- **Task objective**
Convert the records below into a Markdown table with two columns, "Row" for a running number and "Line" for the line itself, leaving out any blank lines. Start at the line that has "latitude: 44.1266" and stop after the line that has "longitude: 14.4848".

** Start Available data **

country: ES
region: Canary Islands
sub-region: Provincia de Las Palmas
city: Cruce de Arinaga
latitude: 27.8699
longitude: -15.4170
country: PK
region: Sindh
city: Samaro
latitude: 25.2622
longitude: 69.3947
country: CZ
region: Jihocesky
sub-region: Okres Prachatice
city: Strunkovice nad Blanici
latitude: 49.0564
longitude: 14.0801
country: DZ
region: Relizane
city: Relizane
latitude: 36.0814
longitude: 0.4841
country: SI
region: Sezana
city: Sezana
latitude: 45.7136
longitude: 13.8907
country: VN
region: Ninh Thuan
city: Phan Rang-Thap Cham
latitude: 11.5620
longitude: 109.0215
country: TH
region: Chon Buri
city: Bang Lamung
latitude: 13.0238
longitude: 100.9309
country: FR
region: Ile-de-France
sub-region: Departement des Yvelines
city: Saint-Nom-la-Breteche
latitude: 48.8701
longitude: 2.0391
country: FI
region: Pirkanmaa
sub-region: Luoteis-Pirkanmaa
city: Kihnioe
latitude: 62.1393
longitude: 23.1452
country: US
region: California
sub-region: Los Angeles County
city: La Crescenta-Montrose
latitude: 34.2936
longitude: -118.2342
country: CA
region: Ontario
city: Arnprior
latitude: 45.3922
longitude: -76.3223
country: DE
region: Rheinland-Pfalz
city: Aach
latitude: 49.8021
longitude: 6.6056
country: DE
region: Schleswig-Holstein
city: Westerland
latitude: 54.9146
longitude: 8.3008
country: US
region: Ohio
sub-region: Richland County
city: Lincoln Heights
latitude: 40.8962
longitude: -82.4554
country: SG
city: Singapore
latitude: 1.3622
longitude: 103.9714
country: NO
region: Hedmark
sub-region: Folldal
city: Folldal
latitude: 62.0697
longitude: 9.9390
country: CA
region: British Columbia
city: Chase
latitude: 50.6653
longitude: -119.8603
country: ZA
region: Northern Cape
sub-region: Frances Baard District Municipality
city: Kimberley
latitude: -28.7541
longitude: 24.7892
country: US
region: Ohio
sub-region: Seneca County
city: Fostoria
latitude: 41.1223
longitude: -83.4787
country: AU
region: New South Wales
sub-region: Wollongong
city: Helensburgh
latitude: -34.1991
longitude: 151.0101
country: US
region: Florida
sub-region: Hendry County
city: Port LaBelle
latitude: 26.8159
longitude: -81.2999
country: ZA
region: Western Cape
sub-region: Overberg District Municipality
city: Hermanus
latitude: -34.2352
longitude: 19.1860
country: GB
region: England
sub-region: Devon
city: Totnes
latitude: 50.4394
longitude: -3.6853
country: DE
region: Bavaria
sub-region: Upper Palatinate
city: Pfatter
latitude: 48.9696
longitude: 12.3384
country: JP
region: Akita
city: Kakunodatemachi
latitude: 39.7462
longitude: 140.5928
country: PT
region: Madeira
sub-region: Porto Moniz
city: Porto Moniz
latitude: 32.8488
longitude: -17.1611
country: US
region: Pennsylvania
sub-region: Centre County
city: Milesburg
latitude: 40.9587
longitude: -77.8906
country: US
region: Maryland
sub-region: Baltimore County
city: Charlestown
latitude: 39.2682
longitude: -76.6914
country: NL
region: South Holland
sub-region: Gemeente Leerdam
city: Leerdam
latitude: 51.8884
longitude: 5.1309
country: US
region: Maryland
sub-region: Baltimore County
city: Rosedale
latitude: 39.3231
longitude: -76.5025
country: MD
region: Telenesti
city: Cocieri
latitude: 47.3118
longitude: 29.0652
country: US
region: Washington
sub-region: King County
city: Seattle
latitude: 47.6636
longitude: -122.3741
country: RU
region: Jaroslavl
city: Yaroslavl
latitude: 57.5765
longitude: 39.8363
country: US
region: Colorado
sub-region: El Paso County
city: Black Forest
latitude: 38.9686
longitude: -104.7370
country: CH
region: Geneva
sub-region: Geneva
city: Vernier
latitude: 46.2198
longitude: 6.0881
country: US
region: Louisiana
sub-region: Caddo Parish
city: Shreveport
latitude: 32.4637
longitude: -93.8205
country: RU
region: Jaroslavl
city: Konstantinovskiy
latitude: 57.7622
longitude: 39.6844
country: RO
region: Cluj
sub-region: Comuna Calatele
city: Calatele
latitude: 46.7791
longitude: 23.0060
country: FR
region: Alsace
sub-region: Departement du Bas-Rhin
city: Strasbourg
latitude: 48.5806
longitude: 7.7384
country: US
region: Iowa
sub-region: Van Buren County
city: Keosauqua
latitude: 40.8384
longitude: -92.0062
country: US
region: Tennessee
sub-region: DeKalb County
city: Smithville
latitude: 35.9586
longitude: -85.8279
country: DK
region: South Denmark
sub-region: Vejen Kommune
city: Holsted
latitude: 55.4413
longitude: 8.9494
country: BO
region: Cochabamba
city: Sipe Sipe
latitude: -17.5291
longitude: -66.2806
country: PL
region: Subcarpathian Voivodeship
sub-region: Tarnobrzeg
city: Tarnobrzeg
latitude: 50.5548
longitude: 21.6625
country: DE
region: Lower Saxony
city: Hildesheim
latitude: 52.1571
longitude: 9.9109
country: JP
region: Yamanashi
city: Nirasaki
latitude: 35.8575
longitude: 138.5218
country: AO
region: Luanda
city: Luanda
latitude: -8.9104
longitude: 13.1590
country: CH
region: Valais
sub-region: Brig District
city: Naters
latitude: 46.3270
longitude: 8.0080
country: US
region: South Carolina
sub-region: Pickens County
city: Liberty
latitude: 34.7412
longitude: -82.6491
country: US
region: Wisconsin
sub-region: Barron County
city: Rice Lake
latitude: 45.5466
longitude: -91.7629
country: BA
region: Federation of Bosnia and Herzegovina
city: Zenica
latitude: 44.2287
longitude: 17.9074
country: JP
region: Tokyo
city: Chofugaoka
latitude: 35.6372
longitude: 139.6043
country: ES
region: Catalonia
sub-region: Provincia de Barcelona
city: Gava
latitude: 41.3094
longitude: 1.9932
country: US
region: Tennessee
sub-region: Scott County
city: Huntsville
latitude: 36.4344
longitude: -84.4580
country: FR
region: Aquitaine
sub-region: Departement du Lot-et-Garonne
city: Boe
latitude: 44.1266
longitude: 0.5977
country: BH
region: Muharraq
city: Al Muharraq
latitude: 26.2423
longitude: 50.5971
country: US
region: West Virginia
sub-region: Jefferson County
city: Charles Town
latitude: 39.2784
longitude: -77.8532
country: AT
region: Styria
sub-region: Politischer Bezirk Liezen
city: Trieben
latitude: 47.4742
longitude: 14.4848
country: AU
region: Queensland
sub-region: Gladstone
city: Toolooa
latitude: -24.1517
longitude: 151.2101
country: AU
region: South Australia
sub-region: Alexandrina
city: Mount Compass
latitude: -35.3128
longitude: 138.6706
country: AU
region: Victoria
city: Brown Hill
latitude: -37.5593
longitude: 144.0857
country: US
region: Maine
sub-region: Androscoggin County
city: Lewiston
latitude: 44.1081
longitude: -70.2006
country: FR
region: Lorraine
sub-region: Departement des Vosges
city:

** End Available data **

- **Reply**
| Row | Line |
|---|---|
| 1 | latitude: 44.1266 |
| 2 | longitude: 0.5977 |
| 3 | country: BH |
| 4 | region: Muharraq |
| 5 | city: Al Muharraq |
| 6 | latitude: 26.2423 |
| 7 | longitude: 50.5971 |
| 8 | country: US |
| 9 | region: West Virginia |
| 10 | sub-region: Jefferson County |
| 11 | city: Charles Town |
| 12 | latitude: 39.2784 |
| 13 | longitude: -77.8532 |
| 14 | country: AT |
| 15 | region: Styria |
| 16 | sub-region: Politischer Bezirk Liezen |
| 17 | city: Trieben |
| 18 | latitude: 47.4742 |
| 19 | longitude: 14.4848 |